* _Partes del ejercicio_:
1: Indica si cada afirmación coincide con el fragmento y responde sí o no, citando literalmente las palabras del fragmento que lo deciden: (a) cada cigarrillo supone cinco minutos menos de vida; (b) la capa de grasa suma treinta kilos; (c) para acompañar el queso a esa hora se elige vino.
2: Copia sin cambios el pasaje del fragmento que va desde "Claro que también" hasta "sus futuros crímenes.".

* _Fragmento del documento_:
Claro que también pienso en la capa de grasa que rodea lo que antes era mi cintura. Son veinte kilos que, entre los entrecots de ternera argentinos, los quesos europeos y las pastas de varios continentes, fueron cincelando esta peligrosa mochila a la brasileña. Peligrosa dicen los médicos porque parece que allí se juntan unos bichos que fabrican colesterol del malo. Sin piedad, con tenacidad, terroristas antiarterias despejadas se juntan allí a complotar sus futuros crímenes.
Busco en la cama una posición que me ayude a reflexionar con seriedad. ¿A qué llamo seriedad? A evitar levantarme nuevamente, esta vez para ir a la heladera, sacar la caja plástica donde almaceno amorosamente esas porciones de Europa, tan distintas pero tan parecidas, y construir una armoniosa comunidad europea con algunas galletas suecas o un pan integral de aquí nomás. Digamos, un pre-desayuno que me ayude a sobrellevar este presente en ciernes que empezará con la claridad de un nuevo amanecer.
Pero… ¿si como unos pequeños trozos de queso con pan, estaré tramitando también una reducción grave del tiempo que me queda por vivir en el futuro? Peor todavía, si después de eso me fumo dos o tres cigarrillos. Mucho peor. Parece que son cinco minutos menos por cigarrillo. Mmm, miro el paquete y calculo que por cada paquete son cien minutos menos. Una hora cuarenta. Bueno, me digo, anulo el plan futuro de ver por TV el gran premio de fórmula uno del año que viene.
Tomada la decisión, me pregunto, ¿con qué hago bajar a esta hora esos quesos tan comunitariamente europeos? Admito que se trata de una rebeldía casi infantil, escandalosa para un hombre en plena madurez. En medio de una reflexión que busca un grado de seriedad en el área de salud de mi mapa cerebral.
“Vino a esta hora no. Con una agua tónica alemana que compré y que es mucho mejor y más barata que la Schweppes”, me respondo. El agua tónica hace resaltar el sabor del queso. ¿Vieron que no lo sabían? Claro que no es lo mismo que el vino. Pero, bueno, justamente…
Son las habilidades del pensamiento paralelo. Uno piensa en varios canales al mismo tiempo y va logrando una potencia dialéctica que suavemente lo va empujando –o expulsando– del sueño y de la cama y lo conduce hacia la heladera ya plenamente sumergido en el erotismo europeo, las noches de Pigalle, vencer la tentación cayendo en sus brazos, las planicies del Piamonte, las piedras megalíticas británicas y la quinina hindú, pasarán de nuestras manos a nuestro paladar y a nuestro estómago situado bajo la ya citada capa de grasa. Y a nuestras arterias. Y a nuestra conciencia culpable. Descartamos por no ha lugar la noción de pecado o de sabotaje que son categorías de valores que corresponden a otra jerarquía de problemas. Peccata minuta, en todo caso, como los del negocio de Flor Balestra. Uno no va a andar echando mano a cañones del 88 para combatir contra tres fetitas de queso desarmadas, seductoras, aromáticas, europeas.

* _Datos mostrados_:
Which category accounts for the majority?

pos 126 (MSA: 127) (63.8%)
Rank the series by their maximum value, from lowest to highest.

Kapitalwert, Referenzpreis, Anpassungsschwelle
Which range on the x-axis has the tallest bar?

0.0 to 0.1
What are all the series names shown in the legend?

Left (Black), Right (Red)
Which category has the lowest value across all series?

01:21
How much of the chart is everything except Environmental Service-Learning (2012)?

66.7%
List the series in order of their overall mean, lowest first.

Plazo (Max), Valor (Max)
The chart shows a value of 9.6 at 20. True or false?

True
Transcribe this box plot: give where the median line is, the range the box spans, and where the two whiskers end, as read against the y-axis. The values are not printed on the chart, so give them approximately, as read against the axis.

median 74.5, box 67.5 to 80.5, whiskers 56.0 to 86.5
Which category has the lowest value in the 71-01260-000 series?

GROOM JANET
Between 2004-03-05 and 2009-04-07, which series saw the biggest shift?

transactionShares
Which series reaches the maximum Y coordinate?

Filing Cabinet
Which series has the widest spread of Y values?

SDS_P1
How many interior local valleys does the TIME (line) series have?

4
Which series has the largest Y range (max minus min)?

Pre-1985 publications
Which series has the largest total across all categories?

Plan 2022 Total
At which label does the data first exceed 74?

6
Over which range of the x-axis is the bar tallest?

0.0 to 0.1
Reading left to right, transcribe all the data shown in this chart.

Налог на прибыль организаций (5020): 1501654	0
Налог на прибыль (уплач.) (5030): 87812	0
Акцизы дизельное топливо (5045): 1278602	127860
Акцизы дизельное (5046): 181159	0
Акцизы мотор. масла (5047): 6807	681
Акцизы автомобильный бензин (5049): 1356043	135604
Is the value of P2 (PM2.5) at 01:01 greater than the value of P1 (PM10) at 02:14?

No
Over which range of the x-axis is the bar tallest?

* _Clave de respuestas_:
1:
(a) Sí: "Parece que son cinco minutos menos por cigarrillo."
(b) No: "Son veinte kilos"
(c) No: "Vino a esta hora no."

2:
Claro que también pienso en la capa de grasa que rodea lo que antes era mi cintura. Son veinte kilos que, entre los entrecots de ternera argentinos, los quesos europeos y las pastas de varios continentes, fueron cincelando esta peligrosa mochila a la brasileña. Peligrosa dicen los médicos porque parece que allí se juntan unos bichos que fabrican colesterol del malo. Sin piedad, con tenacidad, terroristas antiarterias despejadas se juntan allí a complotar sus futuros crímenes.